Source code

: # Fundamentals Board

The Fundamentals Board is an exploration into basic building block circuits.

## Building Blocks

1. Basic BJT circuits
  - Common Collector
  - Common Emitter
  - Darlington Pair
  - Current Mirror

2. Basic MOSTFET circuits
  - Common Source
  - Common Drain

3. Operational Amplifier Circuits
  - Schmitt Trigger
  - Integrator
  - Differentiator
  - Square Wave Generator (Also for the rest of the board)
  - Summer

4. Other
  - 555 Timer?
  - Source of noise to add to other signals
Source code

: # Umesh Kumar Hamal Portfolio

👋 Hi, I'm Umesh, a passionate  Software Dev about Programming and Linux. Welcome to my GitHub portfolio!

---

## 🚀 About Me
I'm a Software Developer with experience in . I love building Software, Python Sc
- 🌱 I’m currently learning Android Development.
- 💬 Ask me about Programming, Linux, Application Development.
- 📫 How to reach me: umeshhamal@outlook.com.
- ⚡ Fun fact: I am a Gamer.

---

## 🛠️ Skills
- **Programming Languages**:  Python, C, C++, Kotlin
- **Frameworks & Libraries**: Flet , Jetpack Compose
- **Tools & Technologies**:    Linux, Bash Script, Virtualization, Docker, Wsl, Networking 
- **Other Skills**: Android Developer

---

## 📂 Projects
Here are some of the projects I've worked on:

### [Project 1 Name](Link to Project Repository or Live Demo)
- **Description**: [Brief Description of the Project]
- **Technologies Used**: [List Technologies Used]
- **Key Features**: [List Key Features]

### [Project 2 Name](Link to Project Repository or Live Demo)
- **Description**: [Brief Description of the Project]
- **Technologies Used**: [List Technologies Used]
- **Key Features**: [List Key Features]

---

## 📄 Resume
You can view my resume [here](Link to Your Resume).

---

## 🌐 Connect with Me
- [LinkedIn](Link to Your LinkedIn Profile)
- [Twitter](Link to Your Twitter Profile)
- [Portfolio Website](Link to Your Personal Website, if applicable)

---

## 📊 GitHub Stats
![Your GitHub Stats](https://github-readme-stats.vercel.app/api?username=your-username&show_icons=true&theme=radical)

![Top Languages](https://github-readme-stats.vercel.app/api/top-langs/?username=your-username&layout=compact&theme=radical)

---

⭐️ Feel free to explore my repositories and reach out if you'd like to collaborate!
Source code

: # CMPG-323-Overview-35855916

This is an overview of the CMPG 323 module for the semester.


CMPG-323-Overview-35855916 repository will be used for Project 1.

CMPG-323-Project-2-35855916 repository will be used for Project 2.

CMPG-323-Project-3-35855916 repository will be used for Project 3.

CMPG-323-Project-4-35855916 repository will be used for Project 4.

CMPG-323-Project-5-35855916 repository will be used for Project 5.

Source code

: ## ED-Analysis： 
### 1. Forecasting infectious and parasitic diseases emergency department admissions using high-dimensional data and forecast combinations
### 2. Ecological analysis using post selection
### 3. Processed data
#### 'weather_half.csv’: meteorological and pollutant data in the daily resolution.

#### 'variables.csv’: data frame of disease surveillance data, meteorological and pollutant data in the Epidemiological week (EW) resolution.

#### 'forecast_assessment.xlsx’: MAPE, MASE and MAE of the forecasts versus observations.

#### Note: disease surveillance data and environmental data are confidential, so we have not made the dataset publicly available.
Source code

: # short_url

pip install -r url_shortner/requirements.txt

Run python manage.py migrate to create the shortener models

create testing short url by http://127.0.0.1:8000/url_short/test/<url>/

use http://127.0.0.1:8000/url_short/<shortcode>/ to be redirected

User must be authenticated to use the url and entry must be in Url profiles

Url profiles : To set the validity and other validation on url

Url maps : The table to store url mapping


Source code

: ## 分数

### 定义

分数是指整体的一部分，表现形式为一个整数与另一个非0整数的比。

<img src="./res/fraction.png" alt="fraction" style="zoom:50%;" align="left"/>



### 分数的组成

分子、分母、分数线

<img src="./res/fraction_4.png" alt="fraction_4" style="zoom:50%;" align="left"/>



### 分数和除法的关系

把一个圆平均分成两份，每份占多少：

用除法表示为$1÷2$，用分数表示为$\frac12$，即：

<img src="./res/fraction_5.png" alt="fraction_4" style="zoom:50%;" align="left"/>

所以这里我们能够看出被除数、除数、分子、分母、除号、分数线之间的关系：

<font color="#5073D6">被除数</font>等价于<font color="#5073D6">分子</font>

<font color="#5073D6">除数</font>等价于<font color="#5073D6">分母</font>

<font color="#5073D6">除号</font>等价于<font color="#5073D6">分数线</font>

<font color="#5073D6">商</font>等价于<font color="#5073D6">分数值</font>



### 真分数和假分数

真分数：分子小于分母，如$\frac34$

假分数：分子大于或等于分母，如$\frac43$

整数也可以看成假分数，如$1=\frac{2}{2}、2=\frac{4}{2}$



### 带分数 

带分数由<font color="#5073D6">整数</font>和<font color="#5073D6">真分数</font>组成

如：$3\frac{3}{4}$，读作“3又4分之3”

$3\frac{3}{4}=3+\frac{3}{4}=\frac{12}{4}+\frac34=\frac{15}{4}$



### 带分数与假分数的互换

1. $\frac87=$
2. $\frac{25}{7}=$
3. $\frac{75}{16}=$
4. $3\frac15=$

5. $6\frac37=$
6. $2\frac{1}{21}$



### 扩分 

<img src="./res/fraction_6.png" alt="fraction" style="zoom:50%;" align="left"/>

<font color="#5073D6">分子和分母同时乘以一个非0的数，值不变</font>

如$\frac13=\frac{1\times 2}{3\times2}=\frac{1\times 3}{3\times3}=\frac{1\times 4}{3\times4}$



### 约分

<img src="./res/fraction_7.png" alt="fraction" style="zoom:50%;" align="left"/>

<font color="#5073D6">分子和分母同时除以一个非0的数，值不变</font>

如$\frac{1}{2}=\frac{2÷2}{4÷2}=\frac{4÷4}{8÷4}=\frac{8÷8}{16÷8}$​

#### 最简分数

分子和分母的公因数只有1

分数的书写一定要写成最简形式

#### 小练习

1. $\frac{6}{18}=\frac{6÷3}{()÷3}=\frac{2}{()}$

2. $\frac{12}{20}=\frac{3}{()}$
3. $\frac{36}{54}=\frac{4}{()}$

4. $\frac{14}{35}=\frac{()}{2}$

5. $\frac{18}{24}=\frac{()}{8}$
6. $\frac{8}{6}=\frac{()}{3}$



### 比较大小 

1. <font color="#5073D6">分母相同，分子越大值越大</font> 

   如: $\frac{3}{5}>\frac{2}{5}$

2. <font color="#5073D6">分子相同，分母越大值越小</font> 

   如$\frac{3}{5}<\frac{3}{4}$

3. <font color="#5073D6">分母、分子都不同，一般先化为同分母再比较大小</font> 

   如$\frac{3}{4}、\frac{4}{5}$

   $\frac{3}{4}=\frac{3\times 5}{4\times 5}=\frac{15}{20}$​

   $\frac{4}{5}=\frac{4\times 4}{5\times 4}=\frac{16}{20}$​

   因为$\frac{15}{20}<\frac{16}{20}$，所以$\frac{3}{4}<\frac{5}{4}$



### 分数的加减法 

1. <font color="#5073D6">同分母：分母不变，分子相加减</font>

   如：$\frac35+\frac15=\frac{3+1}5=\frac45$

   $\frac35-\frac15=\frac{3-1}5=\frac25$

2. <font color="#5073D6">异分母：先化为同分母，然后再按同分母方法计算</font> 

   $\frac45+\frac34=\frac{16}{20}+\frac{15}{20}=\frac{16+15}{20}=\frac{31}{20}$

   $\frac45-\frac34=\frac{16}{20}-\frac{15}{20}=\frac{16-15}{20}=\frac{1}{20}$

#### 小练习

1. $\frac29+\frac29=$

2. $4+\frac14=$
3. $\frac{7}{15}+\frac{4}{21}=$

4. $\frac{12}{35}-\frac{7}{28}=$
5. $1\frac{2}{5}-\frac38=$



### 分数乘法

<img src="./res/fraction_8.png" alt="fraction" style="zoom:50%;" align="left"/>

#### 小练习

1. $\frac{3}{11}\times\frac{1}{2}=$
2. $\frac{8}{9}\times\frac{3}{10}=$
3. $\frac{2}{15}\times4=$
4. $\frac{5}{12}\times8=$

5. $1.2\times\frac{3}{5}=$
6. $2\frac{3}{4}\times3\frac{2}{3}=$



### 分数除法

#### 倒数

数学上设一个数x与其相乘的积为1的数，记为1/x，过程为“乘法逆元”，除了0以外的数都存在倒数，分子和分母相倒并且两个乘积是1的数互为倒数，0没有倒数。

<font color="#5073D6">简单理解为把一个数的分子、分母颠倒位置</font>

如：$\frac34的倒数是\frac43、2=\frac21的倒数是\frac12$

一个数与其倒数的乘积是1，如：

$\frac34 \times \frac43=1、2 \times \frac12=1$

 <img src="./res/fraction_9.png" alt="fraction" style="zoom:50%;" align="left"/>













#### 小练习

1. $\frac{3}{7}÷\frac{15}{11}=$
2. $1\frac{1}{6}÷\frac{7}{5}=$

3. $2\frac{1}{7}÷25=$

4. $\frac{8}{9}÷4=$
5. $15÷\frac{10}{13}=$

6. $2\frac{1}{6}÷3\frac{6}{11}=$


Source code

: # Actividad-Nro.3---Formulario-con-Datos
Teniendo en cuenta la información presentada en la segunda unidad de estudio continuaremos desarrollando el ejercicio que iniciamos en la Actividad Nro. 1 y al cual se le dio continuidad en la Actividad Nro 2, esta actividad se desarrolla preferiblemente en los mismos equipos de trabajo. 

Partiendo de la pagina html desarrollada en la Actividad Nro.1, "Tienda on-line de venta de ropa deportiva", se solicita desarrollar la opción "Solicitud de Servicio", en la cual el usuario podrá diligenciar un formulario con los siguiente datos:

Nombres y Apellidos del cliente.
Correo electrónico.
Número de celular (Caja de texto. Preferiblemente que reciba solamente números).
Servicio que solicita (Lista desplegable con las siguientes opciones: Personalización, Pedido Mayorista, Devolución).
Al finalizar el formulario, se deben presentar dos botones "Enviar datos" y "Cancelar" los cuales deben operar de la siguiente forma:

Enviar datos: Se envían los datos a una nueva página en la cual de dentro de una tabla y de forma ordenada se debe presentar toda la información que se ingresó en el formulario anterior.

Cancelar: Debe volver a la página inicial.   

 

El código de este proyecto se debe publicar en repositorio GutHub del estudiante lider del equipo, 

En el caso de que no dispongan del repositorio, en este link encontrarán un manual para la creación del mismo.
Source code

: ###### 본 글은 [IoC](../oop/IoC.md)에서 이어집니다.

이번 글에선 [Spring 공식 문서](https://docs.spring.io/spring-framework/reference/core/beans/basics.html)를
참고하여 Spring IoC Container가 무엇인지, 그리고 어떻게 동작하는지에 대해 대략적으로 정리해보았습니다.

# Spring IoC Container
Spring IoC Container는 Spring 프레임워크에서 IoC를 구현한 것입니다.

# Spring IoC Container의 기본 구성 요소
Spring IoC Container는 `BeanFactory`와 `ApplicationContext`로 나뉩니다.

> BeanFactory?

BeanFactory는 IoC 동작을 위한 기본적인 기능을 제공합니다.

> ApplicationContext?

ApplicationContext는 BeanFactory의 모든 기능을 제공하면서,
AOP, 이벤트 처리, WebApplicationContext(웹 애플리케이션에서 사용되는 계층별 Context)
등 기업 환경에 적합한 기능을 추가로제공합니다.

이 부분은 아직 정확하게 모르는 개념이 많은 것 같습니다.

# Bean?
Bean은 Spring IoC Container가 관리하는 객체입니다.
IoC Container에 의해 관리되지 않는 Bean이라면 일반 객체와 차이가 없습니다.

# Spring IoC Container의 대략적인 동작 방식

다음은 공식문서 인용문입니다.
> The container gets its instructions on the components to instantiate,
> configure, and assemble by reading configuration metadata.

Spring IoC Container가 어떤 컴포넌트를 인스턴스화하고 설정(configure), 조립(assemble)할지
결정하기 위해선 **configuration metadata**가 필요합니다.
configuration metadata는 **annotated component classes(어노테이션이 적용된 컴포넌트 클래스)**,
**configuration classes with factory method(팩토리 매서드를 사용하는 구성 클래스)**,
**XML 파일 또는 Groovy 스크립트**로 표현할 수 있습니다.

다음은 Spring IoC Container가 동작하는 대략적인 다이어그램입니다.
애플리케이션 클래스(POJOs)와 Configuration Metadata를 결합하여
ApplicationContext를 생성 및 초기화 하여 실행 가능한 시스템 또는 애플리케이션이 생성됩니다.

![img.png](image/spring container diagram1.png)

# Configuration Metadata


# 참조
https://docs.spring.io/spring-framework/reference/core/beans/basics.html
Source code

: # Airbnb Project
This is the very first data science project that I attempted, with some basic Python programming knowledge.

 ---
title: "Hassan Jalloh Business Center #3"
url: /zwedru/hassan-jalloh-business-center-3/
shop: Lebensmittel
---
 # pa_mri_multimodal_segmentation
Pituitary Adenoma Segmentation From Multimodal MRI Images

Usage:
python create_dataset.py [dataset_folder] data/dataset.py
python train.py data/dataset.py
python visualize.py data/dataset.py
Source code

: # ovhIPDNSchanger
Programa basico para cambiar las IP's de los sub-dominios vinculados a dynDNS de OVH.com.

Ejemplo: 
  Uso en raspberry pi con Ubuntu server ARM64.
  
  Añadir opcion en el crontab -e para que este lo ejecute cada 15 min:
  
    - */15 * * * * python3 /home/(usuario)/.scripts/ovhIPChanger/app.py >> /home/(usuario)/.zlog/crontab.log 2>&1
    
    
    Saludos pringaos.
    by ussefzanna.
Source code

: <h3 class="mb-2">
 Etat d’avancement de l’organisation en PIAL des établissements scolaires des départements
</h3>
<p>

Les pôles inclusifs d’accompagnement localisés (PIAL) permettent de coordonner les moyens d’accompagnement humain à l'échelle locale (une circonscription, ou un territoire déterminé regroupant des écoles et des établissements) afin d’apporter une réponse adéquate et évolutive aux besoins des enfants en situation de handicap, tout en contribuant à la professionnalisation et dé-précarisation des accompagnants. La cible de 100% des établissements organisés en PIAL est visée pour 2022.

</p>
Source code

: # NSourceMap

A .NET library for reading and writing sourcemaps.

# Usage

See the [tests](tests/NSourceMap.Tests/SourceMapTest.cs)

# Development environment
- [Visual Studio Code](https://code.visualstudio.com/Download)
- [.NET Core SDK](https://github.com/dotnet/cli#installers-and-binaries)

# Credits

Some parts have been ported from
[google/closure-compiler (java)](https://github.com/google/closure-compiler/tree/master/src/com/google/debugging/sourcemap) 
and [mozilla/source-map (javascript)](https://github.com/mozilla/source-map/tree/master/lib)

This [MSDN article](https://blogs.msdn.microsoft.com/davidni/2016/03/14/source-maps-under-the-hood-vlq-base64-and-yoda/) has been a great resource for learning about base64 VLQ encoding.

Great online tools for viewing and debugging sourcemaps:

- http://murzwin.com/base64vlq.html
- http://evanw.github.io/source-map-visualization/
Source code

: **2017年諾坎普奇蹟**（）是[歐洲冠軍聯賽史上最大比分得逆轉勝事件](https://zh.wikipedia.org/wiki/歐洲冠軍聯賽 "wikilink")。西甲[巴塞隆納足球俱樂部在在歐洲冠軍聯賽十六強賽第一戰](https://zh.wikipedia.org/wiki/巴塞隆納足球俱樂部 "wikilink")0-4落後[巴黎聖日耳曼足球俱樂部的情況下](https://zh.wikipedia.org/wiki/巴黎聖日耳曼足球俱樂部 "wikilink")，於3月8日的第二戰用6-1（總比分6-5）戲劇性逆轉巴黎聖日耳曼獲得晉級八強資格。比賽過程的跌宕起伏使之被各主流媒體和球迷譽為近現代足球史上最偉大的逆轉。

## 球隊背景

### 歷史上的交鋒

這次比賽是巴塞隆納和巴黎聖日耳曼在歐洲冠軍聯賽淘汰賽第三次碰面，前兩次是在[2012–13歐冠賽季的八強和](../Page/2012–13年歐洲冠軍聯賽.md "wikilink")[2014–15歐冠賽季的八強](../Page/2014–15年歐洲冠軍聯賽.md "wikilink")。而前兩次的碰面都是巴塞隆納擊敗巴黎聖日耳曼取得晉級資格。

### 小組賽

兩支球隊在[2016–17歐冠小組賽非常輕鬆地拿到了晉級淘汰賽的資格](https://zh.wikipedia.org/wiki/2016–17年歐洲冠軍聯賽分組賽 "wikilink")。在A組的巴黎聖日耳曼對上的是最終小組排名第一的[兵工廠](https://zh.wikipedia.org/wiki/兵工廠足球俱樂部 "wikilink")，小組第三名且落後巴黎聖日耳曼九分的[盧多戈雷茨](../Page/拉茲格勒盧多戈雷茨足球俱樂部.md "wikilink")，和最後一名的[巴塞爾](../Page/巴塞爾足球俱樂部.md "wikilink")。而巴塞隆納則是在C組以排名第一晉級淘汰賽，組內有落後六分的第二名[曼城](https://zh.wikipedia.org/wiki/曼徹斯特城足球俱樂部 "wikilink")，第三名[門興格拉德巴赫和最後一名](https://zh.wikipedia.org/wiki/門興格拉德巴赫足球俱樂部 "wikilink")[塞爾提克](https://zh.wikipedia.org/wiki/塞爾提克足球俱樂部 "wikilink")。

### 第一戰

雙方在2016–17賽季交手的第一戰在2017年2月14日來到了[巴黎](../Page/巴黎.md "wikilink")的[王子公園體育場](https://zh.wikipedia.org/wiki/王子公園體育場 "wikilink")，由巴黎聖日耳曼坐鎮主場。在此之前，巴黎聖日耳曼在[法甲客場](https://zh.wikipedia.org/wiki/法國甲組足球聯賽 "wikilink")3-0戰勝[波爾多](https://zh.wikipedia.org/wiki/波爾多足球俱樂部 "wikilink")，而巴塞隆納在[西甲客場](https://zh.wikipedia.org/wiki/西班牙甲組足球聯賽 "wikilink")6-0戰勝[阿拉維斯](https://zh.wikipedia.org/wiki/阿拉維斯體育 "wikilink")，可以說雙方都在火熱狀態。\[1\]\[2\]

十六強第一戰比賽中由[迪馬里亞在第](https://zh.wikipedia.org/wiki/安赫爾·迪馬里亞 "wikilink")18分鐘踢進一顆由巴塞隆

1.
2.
****************************************
Your instructions
Each line in the data that has the word "reading" counts once; state how many such lines there are, without comment.

The completed task
2